Playing Test cricket in the middle of a pandemic was probably a little irresponsible. There are few people who would disagree with that notion. And the reasons the game went ahead had very little to do with the importance of sport, and everything to do with the almighty dollar. But I guess in the end the why here really doesn’t matter. The games are being played, and therefore have meaning. To some, that meaning was distraction when it was needed most, to others it was a chance for cricket to figure out an attack that could win overseas, and to others it was a chance to solidify a place in history.

But for me, they played because that’s what cricketers do. All cricket is meaningless. This summer was no different. But that doesn’t matter. You still play the games, because otherwise there is no meaning to any of if, or anything at all. That is not to say that without sport humanity loses its northern star, but any time meaning of any kind is allowed to leak out of the world, it is a loss, a loss we can’t replace. I took an odd, almost warm, comfort watching day five of the second Pakistan Test. Life was carrying on. It was no different than the joy incarnate to a rec soccer league game and the beers that follow with close friends on the sidelines of a beat up old soccer field. You’re there because you’re there, and that’s all that matters. There is joy in simply participating, and when it comes to professional sports, even spectators participate.


This post has been banging around in my head for a couple of days, maybe even a week. There was something about that day five that stuck with me. As said above, there was a comfort in it that I can’t really explain. Watching all the meaningless cricket I would have thought would have left me a little cold, but the opposite was true.

And then I started writing today, at my kitchen table, where I have written for over two years now.
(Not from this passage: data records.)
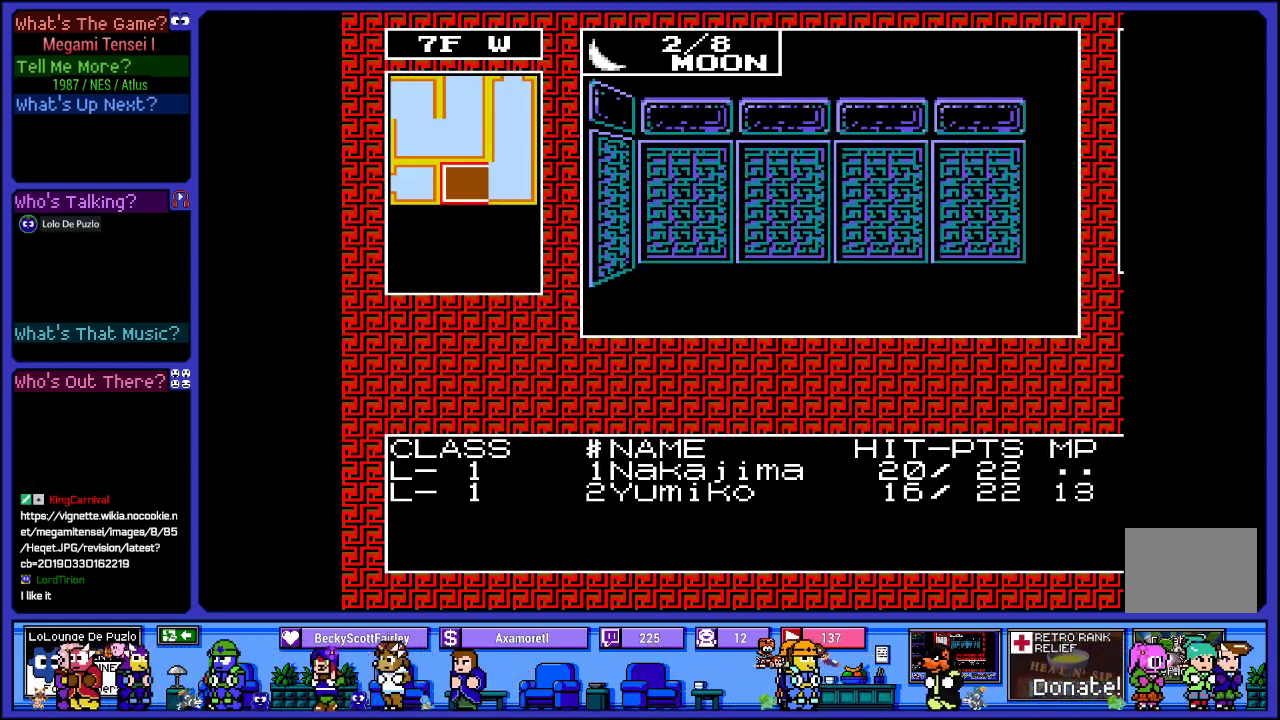
{"buttons": ["DPAD_UP"], "left_stick": "center", "right_stick": "center", "events": [[67, "DPAD_RIGHT", "up"], [400, "DPAD_UP", "down"]]}
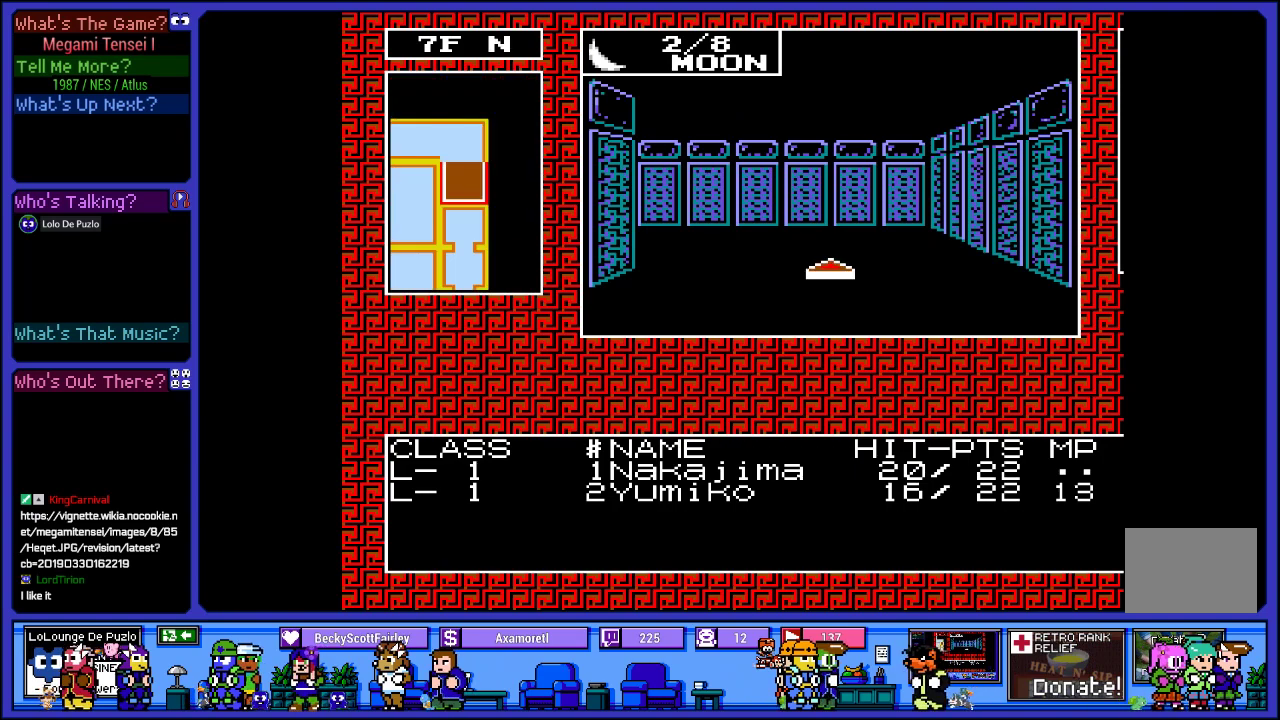
{"buttons": ["DPAD_LEFT"], "left_stick": "center", "right_stick": "center", "events": [[50, "DPAD_UP", "up"], [383, "DPAD_LEFT", "down"]]}
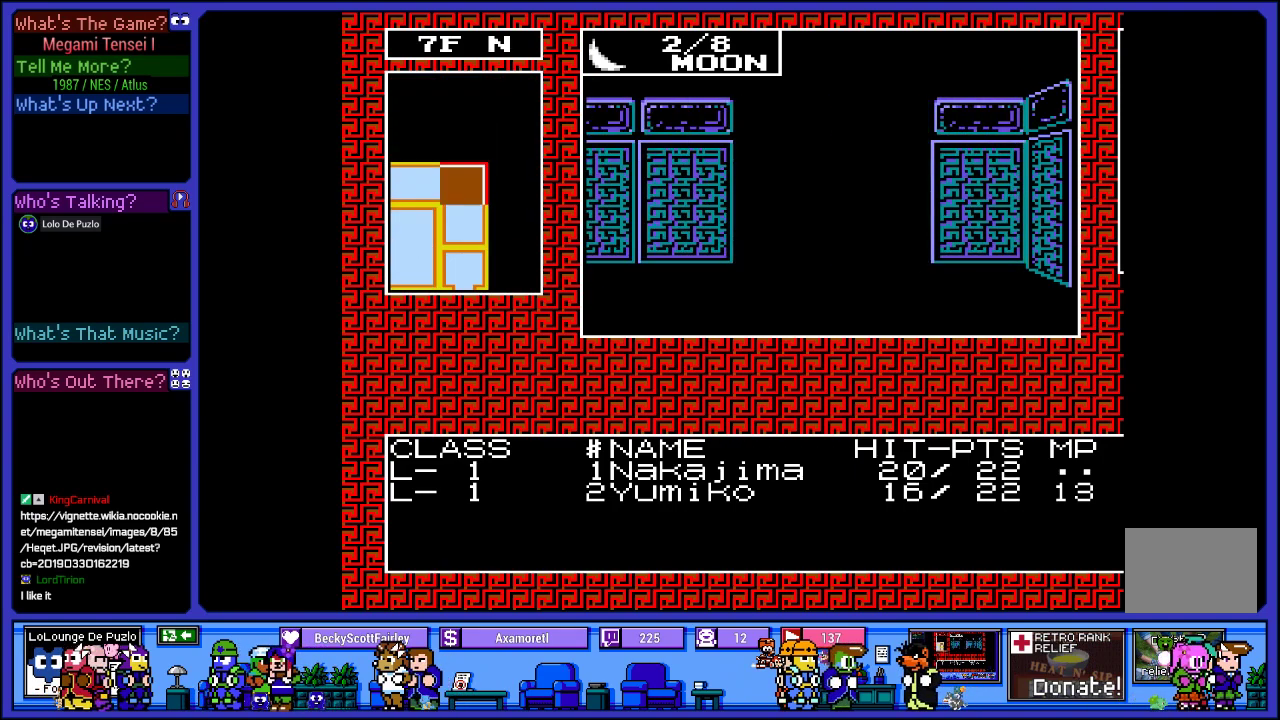
{"buttons": [], "left_stick": "center", "right_stick": "center", "events": [[17, "DPAD_LEFT", "up"], [233, "DPAD_UP", "down"], [383, "DPAD_UP", "up"]]}
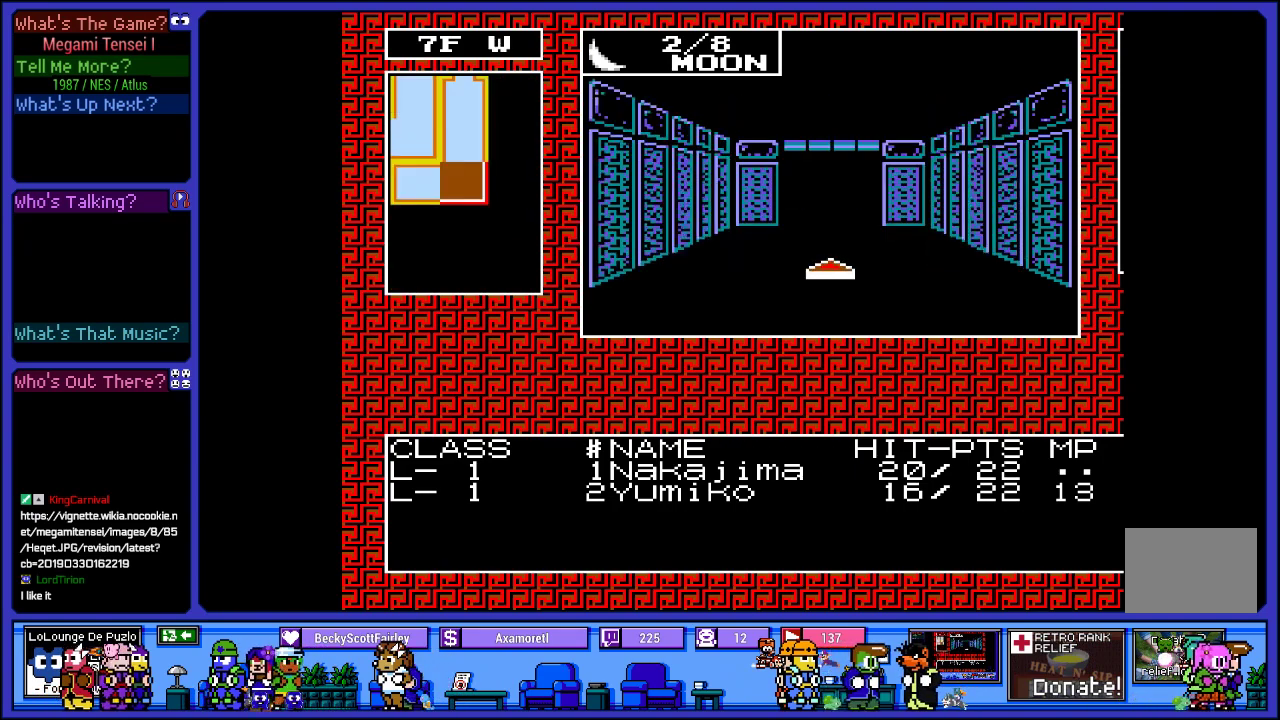
{"buttons": ["DPAD_UP"], "left_stick": "center", "right_stick": "center", "events": [[17, "DPAD_UP", "down"], [167, "DPAD_UP", "up"], [383, "DPAD_UP", "down"]]}
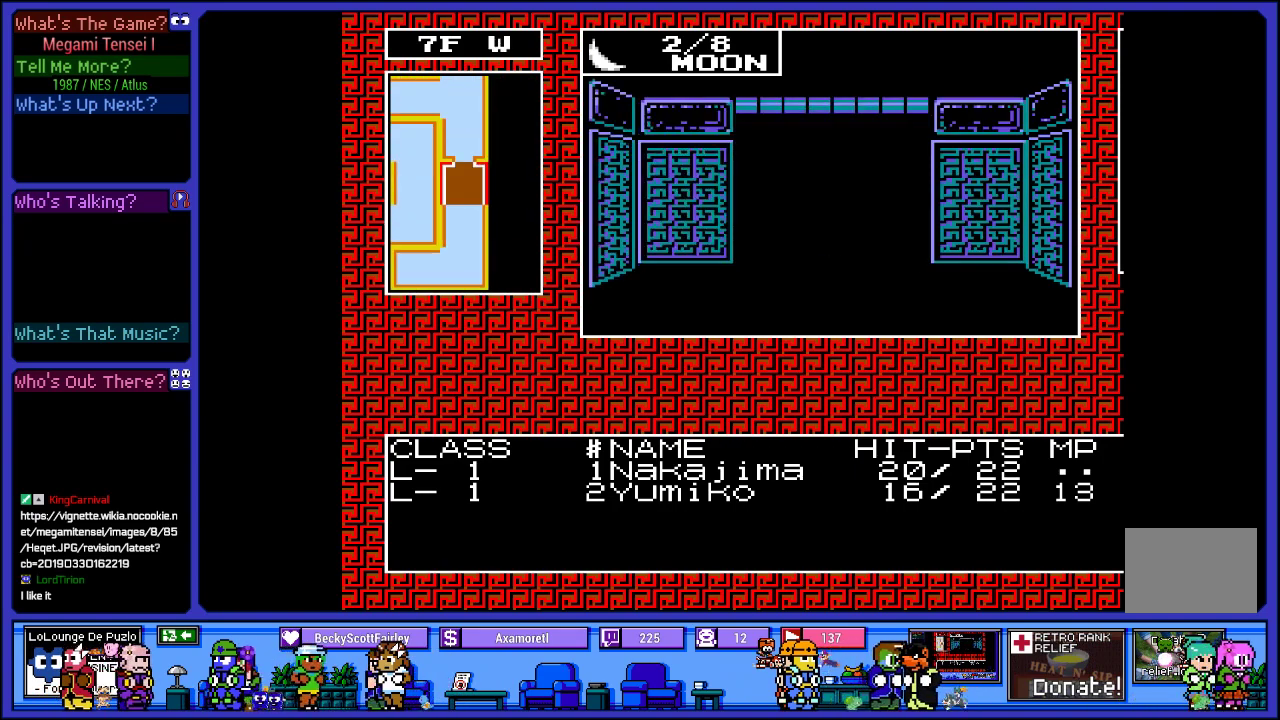
{"buttons": [], "left_stick": "center", "right_stick": "center", "events": [[17, "DPAD_UP", "up"], [233, "DPAD_UP", "down"], [417, "DPAD_UP", "up"]]}
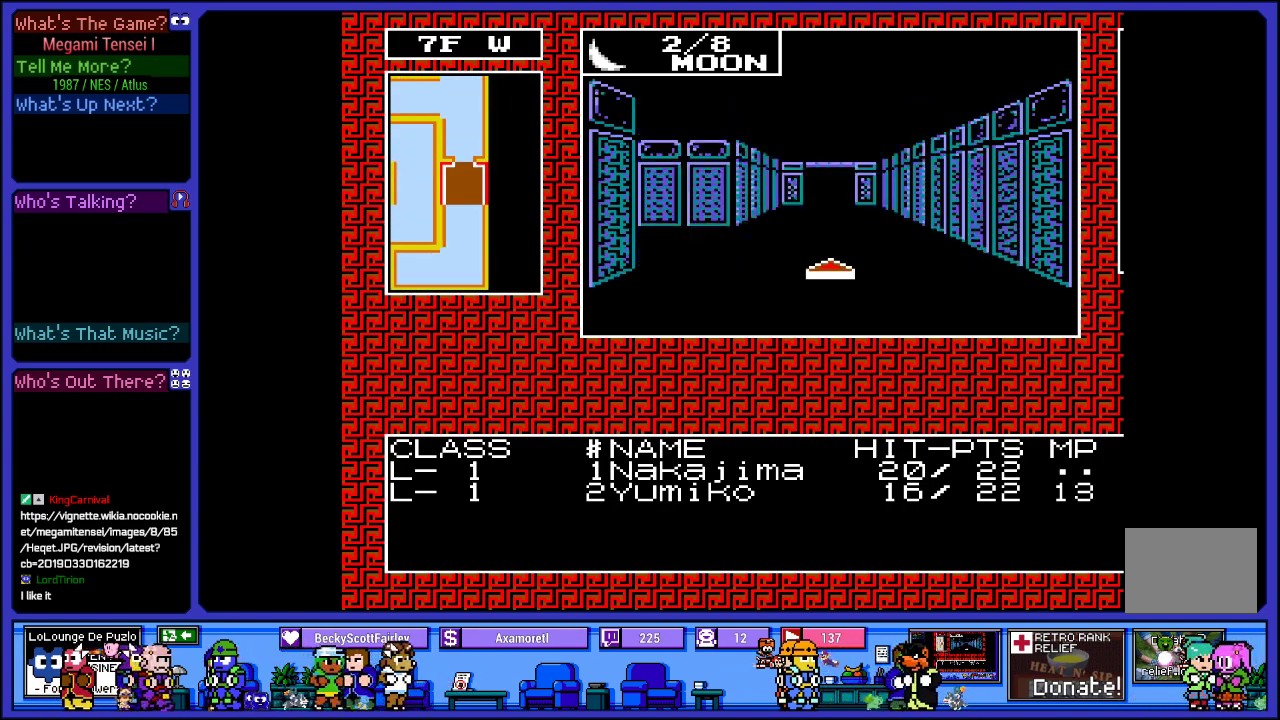
{"buttons": [], "left_stick": "center", "right_stick": "center", "events": [[217, "DPAD_UP", "down"], [400, "DPAD_UP", "up"]]}
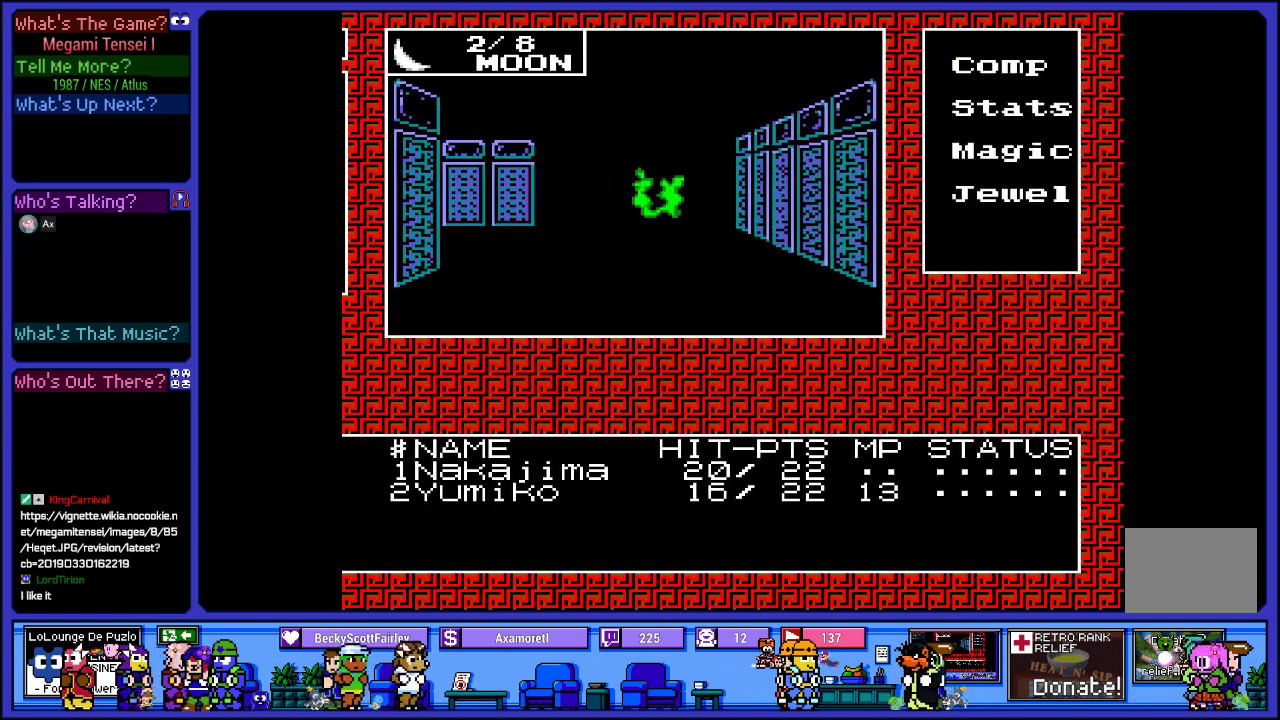
{"buttons": [], "left_stick": "center", "right_stick": "center", "events": []}
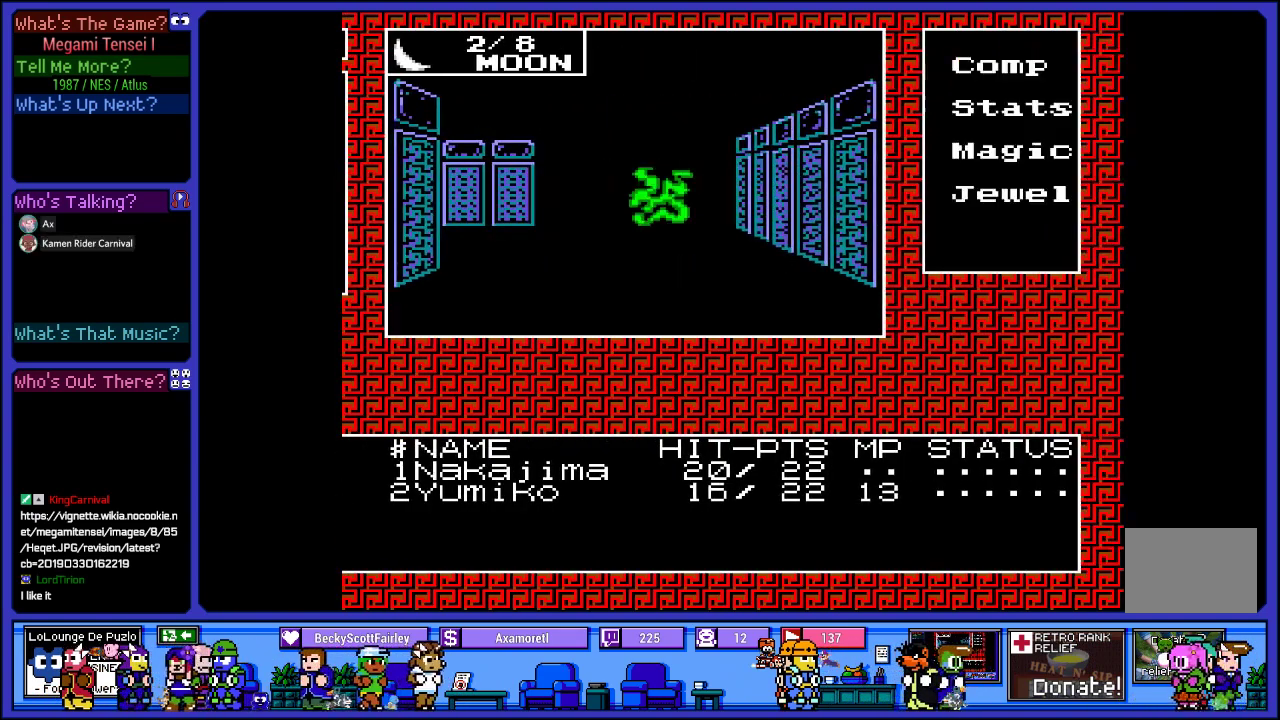
{"buttons": [], "left_stick": "center", "right_stick": "center", "events": []}
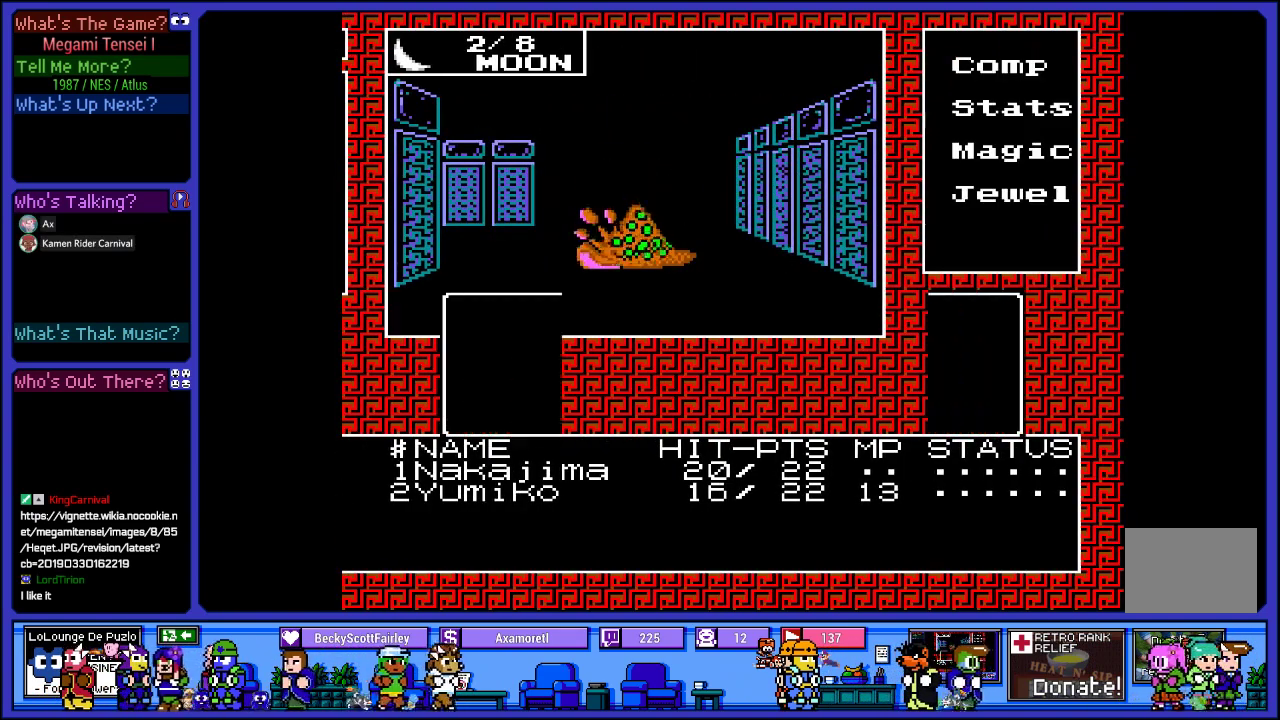
{"buttons": [], "left_stick": "center", "right_stick": "center", "events": []}
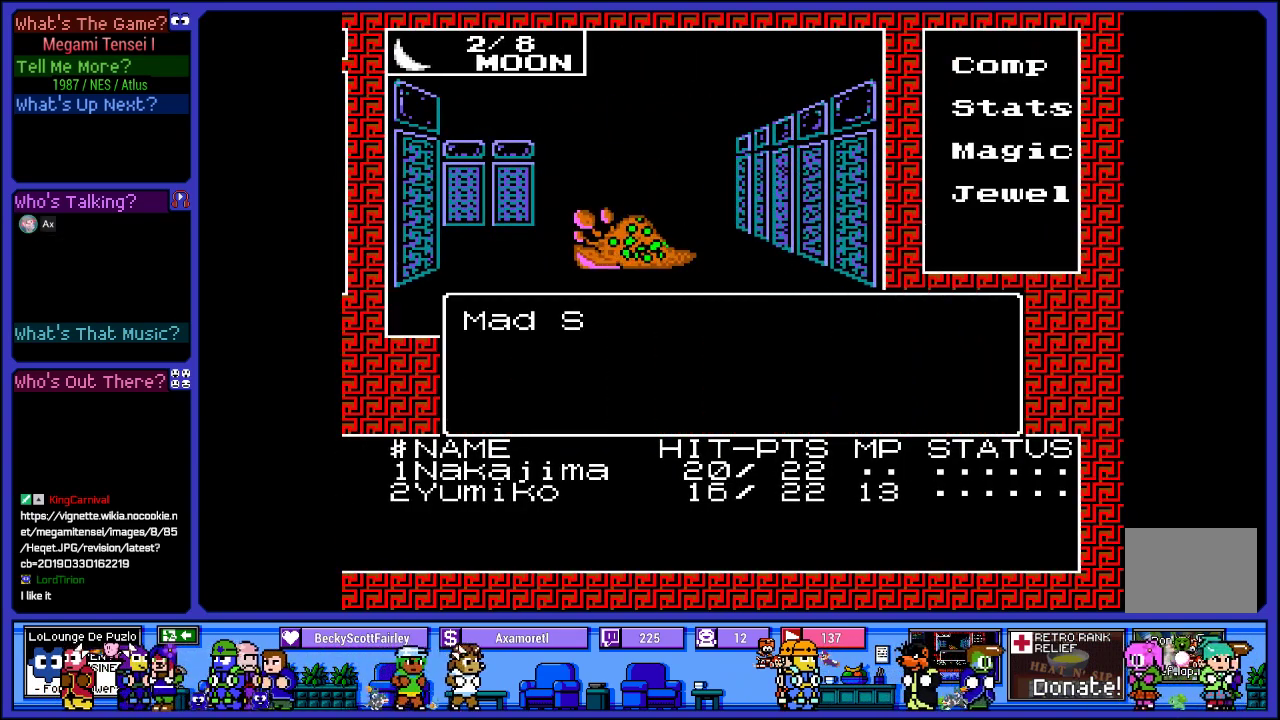
{"buttons": [], "left_stick": "center", "right_stick": "center", "events": []}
And I thought about those rec soccer games, and that maybe there was a connection there, an explanation. Every kick of the ball, every delivery, has meaning, just like every interaction has meaning, weight. Every breath. We get out of bed every single day, an action so simple it happens without a thought, but it’s an action that provides meaning, in this case a hope for a better day than we had the day before. Each kick is a chance to be better, to deliver magic. You have to play those overs, otherwise what’s the point of it all?

But then I started writing and thinking about those bike rides home on those Sunday nights for all those years. May through October. Up the trail past Snelling and the strip malls. Down Hamline by the golf course, cutting through the library parking lot, then west toward home, pulling into a driveway, dusk, lights on in the kitchen.

My life is different now. Perhaps better. But that does not diminish the power of those memories of times gone by, and their lessons on time and its passing. And those memories don’t exist if we don’t play the games.

It’s easy to assign meaning in hindsight, and some might say a little lazy, but I think it’s okay to look back at memories of a house and a time and a dog and a person, at memories worth cherishing, and realize that those memories don’t exist if I don’t play in that silly little Sunday night rec soccer league. We play the games because that is what we do, and later we give them meaning. Just like those overs on day five, which while meaningless, meant something.

Every moment is a chance for a memory. And every memory is a reminder of what has been lost, and that reminder is a cue to open our eyes, and hold on tight to what we have. Many people will not remember much about that second Test match, but I will remember a pandemic, and cycling home on Sunday nights, and a fresh start, and a summer spent realizing that maybe, just maybe, everything will be okay.